Monclar believed totally in the concept of the United Nations, and what the UN was doing in Korea. That's why he was there. But I think a lot of those French soldiers he had under him were old Foreign Legion types. They just wanted to be in a war. It didn't really matter what the cause was they were fighting for, just so long as they were fighting. You have people like that. They get an excitement out of war that they can't get anywhere else."

(Source: Rudy Tomedi. No Bugles, No Drums: An Oral History of the Korean War. New York: John Wiley, 1993: 145 )

Question for Quotation 30: Why did Monclair consider the Korean War unusual? Research what was happening in 1950 in French – ruled Vietnam. Compare the French struggle in Vietnam and Indochina to the Korean War. How were they similar and different?

2nd Narrator: For many troops, their most vivid memory of the Korean War was the cold. James Brady, looking back on his experiences, entitled his memoirs, The Coldest War. But fighting in the summer time had its own unbearable memories:

 

Quotation 31: "No one I knew who had been there long enough missed the winter, regretted the cold. But this fighting in the heat possessed its own dimension of horror. You could see the wounds, see what killed people, the explicit manner of death and injury: a leg severed at the knee, a mangled arm, how startlingly white a man's ribs looked sticking out from under a flak jacket, pink at the splintered ends with little bits of meat attached. I could see what my own legs looked like, and the backs of my hands, when I came down from Yoke peppered with rock and grit and sharp nails.

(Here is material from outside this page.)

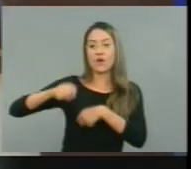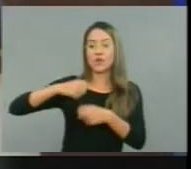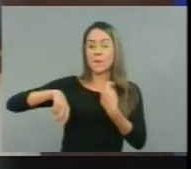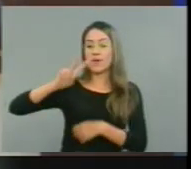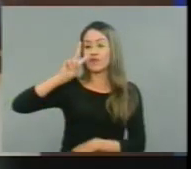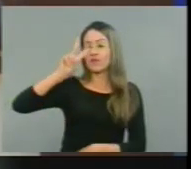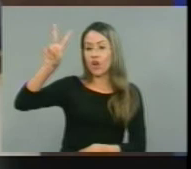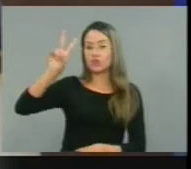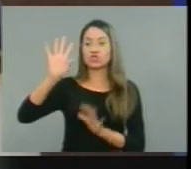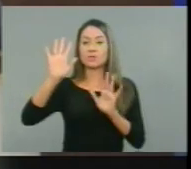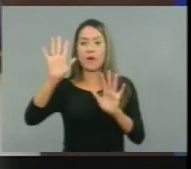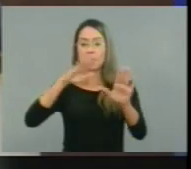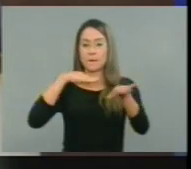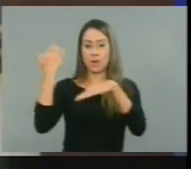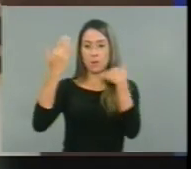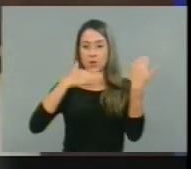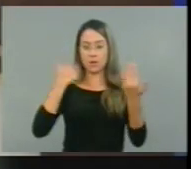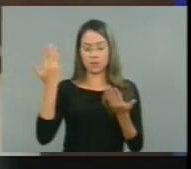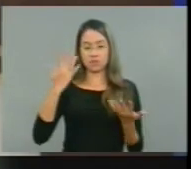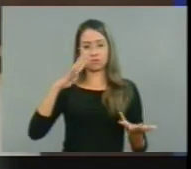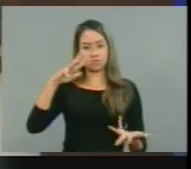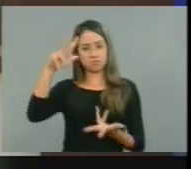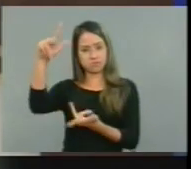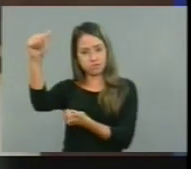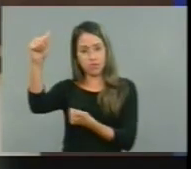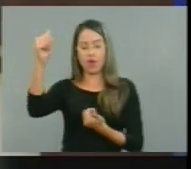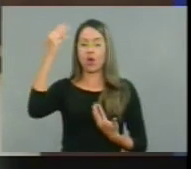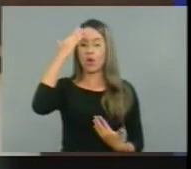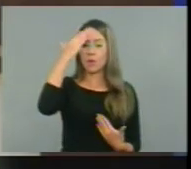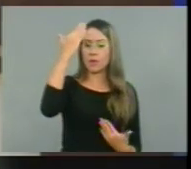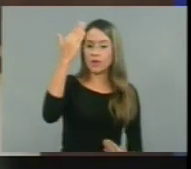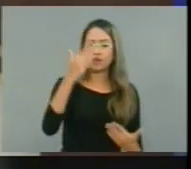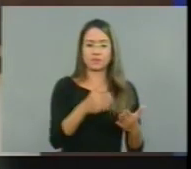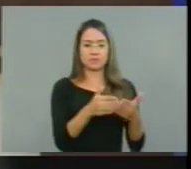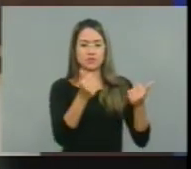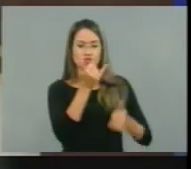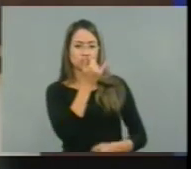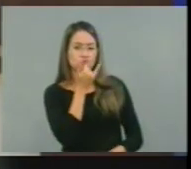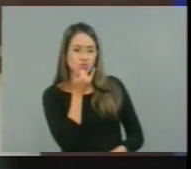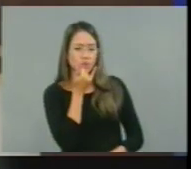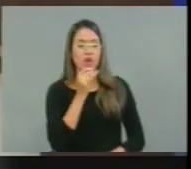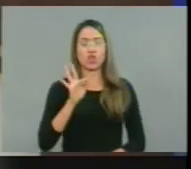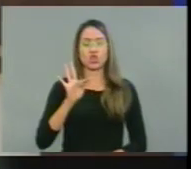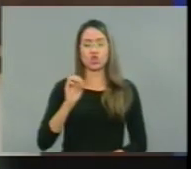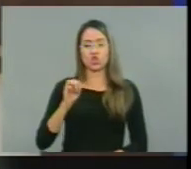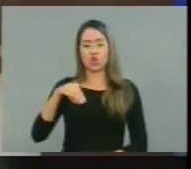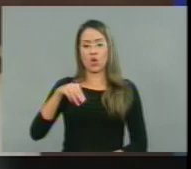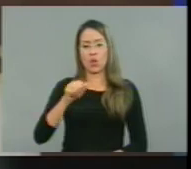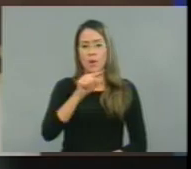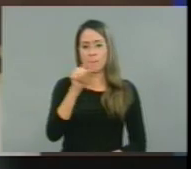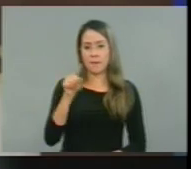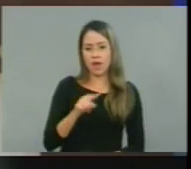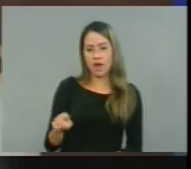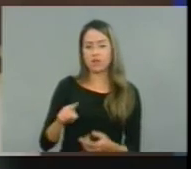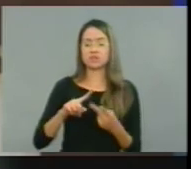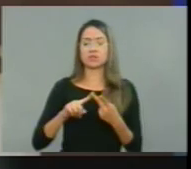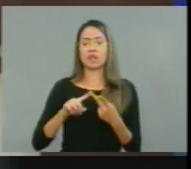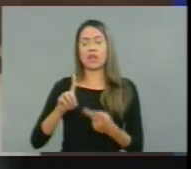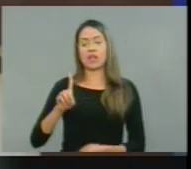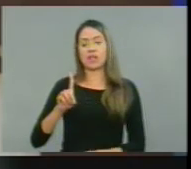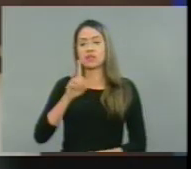assassinatos do planeta. Muito obrigado. Eu peço perdão ao deputado Tomás, ao deputado Daniel, mas amanhã voltaremos ao debate.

All winter you were so muffled in clothes, layers and layers, swaddled against the cold, that a man could be all shot to pieces, literally sieved, but unless you were a corpsman you didn't have to look at the broken bones and the torn flesh and see blood pulsing from cut arteries and veins. The bodies were just as hurt, just as broken, but it happened under a couple of pairs of pants and an oversized parka. Men died more neatly in winter, modestly covered instead of naked and obscenely ripped apart. Those heavy clothes gave death a certain muffled discretion. A man could die in decency."